*Exercise instructions*
1 > Copy the section of the article on medical debt and health insurance between "He underwent emergency" and "Dead Than Deadbeat?", inclusive, word for word.
2 > Write the next part of the article on medical debt and health insurance, starting after its final sentence.

*Selected text*
_____

A few years ago, a good friend of mine was seriously injured in an automobile accident and spent several months in the ICU and recovery.
He underwent emergency surgery, during which his physician brought in an out-of-network doctor to assist, without his knowledge or consent. Thanks to that, his insurance refused to cover the $85,000 bill from the out-of-network surgeon.
With copays, deductibles and out-of-network charges, he was left on the hook for $245,000 he didn’t have. His friends tried fundraisers and a Kickstarter campaign, but it wasn’t enough.
In the end, being alive bankrupted my friend … and he was one of the lucky ones.
Health Insurance: Better Dead Than Deadbeat?
What happens if you can’t pay a medical bill?
Typically, the hospital or doctor — or a vulture collection agency that’s bought your debt — will sue you and obtain a judgment lien filed against your home and bank accounts. They’ll also garnish a percentage of your employment earnings.
Of course, before it gets to that, most people file for personal bankruptcy, which stops the wage garnishment and wipes out the medical bills. But that still means giving up all of your assets, including financial accounts, real estate and any equity in your home. It also means you are financially “dead” for at least seven years.
A study by Harvard University a few years back found that half of the 1.5 million annual U.S. bankruptcy filings are caused by medical bills.
But here’s the shocking thing … three-fourths of those bankrupt folks had health insurance when they fell ill or were injured.
The brutal fact is that even if you have health insurance, you and your family are at significant financial risk.
One reason is simple refusal to pay by your insurer. This happened routinely before the Affordable Care Act, aka Obamacare. According to one study by the California Nurses Association, for example, California’s largest insurers denied 13.1 million claims in just the first three quarters of 2010. That amounted to 26% of all claims submitted.
Other culprits are huge copays, large deductibles and treatments that aren’t covered under the tiny print in your insurance contract. One of the most common scenarios is what happened to my friend: an out-of-network doctor is brought in during a procedure without the patient’s knowledge or approval.
Government Giveth, Government Taketh Away
For all its faults, Obamacare largely put a stop to most of that — except for the large health insurance deductibles, which are one of its main flaws. It also abolished lifetime coverage caps … which often used to be so low that they could easily be eaten up in the first week of a hospital stay.
According to Congress and the White House, all that’s set to end. Obamacare will be repealed, and whatever replaces it won’t include those protections (or so says the Senate).

_____

*Information provided*
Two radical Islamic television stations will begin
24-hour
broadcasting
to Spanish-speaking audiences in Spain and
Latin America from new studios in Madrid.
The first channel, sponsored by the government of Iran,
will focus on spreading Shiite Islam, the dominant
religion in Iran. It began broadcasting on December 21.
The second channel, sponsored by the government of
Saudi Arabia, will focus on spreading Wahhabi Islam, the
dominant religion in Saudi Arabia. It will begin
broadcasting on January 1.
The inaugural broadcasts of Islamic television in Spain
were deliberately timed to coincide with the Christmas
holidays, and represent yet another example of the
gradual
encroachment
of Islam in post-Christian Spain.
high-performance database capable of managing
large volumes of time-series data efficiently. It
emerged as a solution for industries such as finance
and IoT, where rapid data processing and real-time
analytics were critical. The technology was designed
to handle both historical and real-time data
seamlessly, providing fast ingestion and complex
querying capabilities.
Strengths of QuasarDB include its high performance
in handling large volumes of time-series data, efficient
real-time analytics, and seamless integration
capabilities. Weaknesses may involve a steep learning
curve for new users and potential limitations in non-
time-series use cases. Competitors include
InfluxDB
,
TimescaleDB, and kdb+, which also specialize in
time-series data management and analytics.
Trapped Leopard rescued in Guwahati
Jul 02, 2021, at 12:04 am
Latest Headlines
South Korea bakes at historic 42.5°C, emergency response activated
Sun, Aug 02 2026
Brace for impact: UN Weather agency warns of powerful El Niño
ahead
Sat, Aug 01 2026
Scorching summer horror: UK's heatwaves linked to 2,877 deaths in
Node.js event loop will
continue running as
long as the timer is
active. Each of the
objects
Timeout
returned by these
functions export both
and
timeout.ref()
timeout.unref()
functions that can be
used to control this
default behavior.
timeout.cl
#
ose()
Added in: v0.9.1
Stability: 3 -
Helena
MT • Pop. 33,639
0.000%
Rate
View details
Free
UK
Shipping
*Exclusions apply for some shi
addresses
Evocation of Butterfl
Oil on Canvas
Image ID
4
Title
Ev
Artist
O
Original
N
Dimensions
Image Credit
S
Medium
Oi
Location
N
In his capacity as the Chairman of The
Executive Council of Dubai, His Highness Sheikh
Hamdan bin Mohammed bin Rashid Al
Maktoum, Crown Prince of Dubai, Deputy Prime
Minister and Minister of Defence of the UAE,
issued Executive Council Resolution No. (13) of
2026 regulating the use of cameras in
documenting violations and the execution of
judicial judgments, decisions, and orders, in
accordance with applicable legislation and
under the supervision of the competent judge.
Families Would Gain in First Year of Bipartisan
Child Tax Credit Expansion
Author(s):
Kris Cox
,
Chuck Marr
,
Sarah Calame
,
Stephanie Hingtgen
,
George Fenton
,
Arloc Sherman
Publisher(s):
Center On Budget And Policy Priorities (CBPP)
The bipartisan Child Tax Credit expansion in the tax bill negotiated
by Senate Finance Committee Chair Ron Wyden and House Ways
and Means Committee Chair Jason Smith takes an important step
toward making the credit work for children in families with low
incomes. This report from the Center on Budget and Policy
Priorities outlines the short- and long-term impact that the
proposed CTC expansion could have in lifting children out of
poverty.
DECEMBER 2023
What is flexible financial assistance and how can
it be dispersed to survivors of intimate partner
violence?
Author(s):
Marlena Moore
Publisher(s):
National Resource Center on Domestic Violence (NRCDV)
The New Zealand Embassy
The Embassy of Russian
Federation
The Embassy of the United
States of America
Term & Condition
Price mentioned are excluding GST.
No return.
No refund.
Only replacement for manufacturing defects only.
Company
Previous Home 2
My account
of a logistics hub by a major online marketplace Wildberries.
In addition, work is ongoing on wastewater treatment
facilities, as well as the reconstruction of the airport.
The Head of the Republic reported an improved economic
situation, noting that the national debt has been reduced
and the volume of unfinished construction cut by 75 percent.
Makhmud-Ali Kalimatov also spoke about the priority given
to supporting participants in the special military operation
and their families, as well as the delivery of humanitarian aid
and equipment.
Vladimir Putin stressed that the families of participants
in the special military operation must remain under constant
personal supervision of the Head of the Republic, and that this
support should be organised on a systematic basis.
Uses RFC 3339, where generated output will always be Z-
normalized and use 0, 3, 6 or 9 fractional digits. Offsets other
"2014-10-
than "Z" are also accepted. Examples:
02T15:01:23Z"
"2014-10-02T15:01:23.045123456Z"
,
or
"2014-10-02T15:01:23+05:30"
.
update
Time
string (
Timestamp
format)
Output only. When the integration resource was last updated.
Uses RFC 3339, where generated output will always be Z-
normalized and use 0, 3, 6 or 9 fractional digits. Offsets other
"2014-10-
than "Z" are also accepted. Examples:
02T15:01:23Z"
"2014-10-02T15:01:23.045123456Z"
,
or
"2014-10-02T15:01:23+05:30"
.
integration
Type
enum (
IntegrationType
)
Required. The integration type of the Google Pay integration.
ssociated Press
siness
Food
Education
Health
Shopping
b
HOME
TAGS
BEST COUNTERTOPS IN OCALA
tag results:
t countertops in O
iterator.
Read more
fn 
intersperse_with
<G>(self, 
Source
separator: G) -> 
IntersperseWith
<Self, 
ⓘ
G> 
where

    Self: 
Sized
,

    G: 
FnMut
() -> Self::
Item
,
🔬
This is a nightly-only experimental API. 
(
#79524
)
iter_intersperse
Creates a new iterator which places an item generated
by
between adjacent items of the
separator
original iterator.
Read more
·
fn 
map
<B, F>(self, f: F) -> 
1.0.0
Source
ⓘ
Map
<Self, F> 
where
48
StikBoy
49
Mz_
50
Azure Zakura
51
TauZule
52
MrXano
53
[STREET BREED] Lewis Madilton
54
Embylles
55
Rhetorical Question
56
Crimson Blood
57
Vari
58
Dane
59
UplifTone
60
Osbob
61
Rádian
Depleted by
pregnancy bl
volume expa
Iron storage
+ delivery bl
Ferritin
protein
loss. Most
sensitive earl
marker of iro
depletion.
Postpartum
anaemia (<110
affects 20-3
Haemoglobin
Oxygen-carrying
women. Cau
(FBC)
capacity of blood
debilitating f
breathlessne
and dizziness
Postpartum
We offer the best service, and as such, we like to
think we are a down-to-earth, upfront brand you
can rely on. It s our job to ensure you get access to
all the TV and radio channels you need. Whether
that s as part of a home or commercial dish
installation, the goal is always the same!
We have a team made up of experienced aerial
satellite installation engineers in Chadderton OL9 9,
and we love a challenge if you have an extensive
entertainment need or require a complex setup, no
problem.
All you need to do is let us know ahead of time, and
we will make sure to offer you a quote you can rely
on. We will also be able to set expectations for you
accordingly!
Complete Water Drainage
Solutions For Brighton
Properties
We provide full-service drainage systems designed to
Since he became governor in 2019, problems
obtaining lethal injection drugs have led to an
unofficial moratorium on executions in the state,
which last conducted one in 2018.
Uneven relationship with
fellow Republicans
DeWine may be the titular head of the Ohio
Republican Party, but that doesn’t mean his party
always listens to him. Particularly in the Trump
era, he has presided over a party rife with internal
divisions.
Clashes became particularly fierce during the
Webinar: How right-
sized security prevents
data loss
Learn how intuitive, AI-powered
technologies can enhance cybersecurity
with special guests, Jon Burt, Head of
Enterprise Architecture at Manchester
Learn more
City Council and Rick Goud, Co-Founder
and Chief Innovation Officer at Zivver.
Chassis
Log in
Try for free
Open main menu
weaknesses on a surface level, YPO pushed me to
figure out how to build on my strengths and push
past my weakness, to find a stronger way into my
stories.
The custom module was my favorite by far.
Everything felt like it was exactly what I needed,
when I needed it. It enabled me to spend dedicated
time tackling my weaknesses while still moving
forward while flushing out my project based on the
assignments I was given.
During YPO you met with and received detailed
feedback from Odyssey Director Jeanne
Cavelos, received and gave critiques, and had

_____

*Answers for this exercise*
1 >
He underwent emergency surgery, during which his physician brought in an out-of-network doctor to assist, without his knowledge or consent. Thanks to that, his insurance refused to cover the $85,000 bill from the out-of-network surgeon.
With copays, deductibles and out-of-network charges, he was left on the hook for $245,000 he didn’t have. His friends tried fundraisers and a Kickstarter campaign, but it wasn’t enough.
In the end, being alive bankrupted my friend … and he was one of the lucky ones.
Health Insurance: Better Dead Than Deadbeat?

2 >
There’s another area in which government can strip you of your assets, however.
Many states require that people who require nursing or home care under Medicare exhaust a certain proportion of their net worth before the benefit kicks in. With the average cost of nursing home care exceeding $8,000 per month, many people have no choice but to liquidate their family’s assets to obtain the necessary care.
Say goodbye to your kids’ inheritance.
A Trustworthy Solution
In The Bauman Letter, I often write about asset protection trusts (APTs). APTs are irrevocable trusts specifically tailored to protect your personal and business assets … even from medical creditors. The beneficiaries of an APT can include your living family, and even their descendants.
For example, an APT may hold your home, business and financial accounts. Or the trust can own an entity such as an LLC that in turns owns your personal residence. The APT can be structured to preserve your home’s tax benefits — the mortgage interest deduction, property taxes and avoidance of capital gains taxes. And of course, it includes appropriate estate-planning strategies as well.
Depending on how and where you set up your trust — Nevada is my favorite domestic jurisdiction — you can even make your APT portable, so that it can migrate offshore.
That forces any future plaintiff to sue it in a potentially unfriendly foreign jurisdiction, which is often enough to stop a lawsuit in its tracks.
Avoid the Red Zone
For many of us, proposed changes to insurance and other laws mean that our personal financial “risk meter” has jumped into the red zone.
Fortunately, the asset protection solutions I cover in The Bauman Letter, like an asset protection trust, aren’t just for the very wealthy.
They’re for you, too. But you must make the first move by setting one up.
Because once tragedy strikes … it’s too late.